Beatriz aos 16 anos desfilando no Trapichão 2 foto cortesia
 
Ela recorda de cortejos históricos, tanto como estudante como organizadora. Em 1972, já no ensino médio, foi como aluna do Colégio Estadual de Alagoas ao Trapichão, cujo pelotão representou as indústrias locais.

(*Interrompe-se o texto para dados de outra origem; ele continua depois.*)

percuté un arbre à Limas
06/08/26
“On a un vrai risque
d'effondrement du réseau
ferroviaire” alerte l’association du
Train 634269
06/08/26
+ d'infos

Já em 2000, em um dos vários desfiles que organizou, teve como parceiro de produção o cenógrafo Gustavo Leite.
 
Beatriz Brandão 2 foto cortesia
 
“Esse ano o desfile foi e homenagem a Pedro Teixeira e, na ocasião, cada pelotão homenageava um folclore alagoano. Já em 2001, o foco foram os autores e as autoras alagoanas. No meu último ano na organização, a temática foi voltada às artes cênicas, foi muito marcante. O mais enriquecedor era ver como as escolas se empenhavam na pesquisa de cada tema e como o traduziam isso em seus figurinos e faixas”, pontua.
 
Escolas estaduais no desfile de 2019 fotos thiago henrique 4
 
O amor pelo evento é tamanho que rendeu até uma pós-graduação em Artes pela Universidade Federal de Alagoas em 2012. “Nesta monografia, procuramos mostrar que o desfile sempre buscou valorizar as coisas da terra como também trazer uma reflexão tanto para os alunos como para o público participante sobre o que é a emancipação de Alagoas, apresentando a nossa cultura de forma lúdica. Ou seja, trata-se uma experiência artística e estética”, reflete Beatriz, que é professora de Língua Portuguesa da Escola Estadual José da Silveira Camerino.